■ **Information provided**:
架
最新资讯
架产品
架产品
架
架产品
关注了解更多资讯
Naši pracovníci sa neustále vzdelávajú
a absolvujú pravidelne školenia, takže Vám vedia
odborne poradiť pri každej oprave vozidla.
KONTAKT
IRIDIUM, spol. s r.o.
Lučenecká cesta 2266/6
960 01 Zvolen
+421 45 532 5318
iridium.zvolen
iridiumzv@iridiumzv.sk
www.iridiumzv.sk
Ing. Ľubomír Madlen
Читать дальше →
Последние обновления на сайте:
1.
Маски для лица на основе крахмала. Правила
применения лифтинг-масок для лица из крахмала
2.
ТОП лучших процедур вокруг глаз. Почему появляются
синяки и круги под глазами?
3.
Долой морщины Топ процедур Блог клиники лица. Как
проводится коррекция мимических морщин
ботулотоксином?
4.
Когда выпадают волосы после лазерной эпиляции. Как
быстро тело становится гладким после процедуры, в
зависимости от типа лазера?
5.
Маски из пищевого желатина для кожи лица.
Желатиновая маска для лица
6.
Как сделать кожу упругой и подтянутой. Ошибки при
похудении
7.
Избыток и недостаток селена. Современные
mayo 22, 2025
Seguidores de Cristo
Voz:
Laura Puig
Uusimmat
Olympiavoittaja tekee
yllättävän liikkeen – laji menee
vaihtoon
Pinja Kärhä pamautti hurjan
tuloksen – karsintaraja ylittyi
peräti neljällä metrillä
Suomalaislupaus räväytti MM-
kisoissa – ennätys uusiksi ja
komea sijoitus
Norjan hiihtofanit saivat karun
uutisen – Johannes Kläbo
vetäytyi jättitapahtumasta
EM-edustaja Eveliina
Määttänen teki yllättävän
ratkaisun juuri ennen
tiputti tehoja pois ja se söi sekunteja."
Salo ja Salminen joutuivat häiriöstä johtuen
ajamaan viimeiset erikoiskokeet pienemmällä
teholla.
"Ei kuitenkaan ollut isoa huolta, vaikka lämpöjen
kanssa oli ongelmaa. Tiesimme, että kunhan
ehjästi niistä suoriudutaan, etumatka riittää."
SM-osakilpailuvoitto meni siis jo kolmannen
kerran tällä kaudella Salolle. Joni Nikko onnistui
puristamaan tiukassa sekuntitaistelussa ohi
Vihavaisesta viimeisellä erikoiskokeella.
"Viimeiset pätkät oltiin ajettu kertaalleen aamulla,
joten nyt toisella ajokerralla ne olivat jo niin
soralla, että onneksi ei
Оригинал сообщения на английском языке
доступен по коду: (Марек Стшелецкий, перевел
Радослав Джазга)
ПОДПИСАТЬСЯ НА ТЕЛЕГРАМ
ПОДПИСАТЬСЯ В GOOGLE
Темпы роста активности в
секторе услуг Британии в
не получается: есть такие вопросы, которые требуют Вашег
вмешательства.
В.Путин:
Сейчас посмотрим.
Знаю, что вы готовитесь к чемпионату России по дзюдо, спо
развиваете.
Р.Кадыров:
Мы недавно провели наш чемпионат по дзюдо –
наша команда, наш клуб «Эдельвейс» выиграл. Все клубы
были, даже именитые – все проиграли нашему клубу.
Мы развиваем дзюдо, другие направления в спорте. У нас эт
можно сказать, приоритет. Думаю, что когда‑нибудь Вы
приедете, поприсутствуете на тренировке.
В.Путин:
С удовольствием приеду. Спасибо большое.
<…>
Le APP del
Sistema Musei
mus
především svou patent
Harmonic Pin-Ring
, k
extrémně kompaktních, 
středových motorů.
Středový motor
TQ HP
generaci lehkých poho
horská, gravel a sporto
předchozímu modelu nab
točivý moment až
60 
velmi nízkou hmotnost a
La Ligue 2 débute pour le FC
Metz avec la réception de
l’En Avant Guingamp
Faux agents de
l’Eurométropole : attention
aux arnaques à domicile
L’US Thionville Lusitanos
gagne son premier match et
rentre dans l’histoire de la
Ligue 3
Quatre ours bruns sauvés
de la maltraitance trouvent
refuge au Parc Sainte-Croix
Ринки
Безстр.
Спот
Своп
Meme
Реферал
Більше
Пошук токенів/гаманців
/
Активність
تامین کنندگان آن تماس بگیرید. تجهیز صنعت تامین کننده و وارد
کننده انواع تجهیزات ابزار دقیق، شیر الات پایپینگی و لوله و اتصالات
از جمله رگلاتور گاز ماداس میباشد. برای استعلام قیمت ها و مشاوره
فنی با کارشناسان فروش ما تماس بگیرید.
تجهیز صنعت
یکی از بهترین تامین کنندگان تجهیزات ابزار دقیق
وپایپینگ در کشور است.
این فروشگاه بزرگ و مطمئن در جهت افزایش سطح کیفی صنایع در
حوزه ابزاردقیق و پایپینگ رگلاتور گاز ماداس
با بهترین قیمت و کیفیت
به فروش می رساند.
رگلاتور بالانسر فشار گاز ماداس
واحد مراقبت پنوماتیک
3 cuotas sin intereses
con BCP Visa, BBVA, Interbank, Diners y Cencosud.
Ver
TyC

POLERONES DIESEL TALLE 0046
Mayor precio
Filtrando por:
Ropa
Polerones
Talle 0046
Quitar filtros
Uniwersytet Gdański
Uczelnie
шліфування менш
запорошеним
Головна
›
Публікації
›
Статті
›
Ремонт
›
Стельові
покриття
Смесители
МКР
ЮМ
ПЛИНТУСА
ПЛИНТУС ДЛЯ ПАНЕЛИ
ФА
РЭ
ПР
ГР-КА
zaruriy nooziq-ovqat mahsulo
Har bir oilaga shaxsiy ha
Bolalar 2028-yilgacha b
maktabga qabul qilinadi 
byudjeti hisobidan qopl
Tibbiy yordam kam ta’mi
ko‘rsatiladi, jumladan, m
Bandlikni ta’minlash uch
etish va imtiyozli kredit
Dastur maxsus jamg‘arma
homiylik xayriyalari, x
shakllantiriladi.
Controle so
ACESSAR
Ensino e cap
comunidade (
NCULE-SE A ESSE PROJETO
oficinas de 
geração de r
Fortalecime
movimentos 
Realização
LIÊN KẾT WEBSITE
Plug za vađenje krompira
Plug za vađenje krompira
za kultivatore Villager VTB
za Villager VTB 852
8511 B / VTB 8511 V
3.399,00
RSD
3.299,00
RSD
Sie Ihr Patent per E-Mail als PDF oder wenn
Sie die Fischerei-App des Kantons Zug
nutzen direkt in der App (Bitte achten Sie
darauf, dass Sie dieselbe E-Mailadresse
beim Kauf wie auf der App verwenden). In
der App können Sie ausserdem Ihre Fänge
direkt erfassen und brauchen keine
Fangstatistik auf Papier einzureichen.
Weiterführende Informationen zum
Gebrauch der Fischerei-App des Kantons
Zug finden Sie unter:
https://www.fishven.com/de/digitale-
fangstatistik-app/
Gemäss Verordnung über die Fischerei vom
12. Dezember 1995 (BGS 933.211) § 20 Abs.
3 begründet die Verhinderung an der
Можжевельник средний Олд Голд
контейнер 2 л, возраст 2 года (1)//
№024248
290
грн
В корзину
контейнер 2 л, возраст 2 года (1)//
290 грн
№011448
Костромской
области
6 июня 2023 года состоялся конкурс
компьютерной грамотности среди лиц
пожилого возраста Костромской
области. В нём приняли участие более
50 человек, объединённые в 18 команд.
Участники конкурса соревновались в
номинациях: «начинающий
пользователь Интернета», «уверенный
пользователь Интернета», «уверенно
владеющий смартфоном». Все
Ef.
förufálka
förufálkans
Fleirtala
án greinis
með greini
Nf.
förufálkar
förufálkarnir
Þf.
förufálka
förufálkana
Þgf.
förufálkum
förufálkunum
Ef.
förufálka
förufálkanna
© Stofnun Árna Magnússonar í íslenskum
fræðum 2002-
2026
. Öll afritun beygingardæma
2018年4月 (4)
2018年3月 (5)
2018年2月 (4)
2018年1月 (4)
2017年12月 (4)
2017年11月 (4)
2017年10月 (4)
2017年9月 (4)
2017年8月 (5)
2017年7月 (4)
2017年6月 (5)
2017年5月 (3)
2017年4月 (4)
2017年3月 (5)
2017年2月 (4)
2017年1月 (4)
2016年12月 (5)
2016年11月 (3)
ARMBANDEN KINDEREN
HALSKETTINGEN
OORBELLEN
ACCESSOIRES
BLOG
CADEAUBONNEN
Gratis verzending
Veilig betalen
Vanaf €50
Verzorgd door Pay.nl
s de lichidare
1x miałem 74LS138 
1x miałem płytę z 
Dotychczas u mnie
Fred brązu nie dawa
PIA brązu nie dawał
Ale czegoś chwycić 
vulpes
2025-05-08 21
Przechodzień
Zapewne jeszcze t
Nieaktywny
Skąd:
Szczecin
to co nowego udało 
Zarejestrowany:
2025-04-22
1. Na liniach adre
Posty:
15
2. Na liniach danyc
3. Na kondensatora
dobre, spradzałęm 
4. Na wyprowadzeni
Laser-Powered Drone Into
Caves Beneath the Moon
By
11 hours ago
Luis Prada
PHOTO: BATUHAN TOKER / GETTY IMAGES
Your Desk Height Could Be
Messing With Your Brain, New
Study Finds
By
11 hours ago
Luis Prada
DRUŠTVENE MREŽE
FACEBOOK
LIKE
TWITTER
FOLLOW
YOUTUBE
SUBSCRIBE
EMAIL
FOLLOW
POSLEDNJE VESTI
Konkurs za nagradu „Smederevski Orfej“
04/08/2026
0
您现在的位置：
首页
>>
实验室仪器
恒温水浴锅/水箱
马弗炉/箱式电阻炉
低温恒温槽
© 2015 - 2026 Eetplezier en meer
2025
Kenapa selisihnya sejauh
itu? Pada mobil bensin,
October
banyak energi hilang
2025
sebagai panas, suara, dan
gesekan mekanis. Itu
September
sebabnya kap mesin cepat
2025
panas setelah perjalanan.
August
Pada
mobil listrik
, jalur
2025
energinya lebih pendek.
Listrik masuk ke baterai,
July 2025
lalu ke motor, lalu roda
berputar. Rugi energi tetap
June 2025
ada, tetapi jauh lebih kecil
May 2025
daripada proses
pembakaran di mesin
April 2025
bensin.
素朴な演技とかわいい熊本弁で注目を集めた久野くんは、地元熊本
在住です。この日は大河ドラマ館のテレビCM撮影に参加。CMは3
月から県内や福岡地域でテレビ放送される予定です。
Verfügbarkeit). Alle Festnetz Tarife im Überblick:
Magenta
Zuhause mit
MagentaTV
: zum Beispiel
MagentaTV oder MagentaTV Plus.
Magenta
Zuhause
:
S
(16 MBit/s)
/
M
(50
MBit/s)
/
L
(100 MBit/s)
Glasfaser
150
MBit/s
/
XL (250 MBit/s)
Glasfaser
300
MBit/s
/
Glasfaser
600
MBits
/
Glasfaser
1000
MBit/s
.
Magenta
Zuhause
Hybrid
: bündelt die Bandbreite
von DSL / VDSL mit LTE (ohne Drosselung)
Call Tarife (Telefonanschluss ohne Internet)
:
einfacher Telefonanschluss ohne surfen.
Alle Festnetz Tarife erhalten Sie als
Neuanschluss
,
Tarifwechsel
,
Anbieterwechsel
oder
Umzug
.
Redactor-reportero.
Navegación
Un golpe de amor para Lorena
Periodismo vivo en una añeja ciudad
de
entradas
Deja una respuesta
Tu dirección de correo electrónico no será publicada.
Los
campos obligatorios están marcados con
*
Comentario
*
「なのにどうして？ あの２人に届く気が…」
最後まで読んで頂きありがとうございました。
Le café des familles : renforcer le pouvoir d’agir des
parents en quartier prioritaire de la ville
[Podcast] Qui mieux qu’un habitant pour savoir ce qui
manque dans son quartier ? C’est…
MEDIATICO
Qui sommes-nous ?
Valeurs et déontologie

■ **The problem**: Find all the lines containing "صنعت" in the material, then copy them.

■ **Answer space**:
تامین کنندگان آن تماس بگیرید. تجهیز صنعت تامین کننده و وارد
تجهیز صنعت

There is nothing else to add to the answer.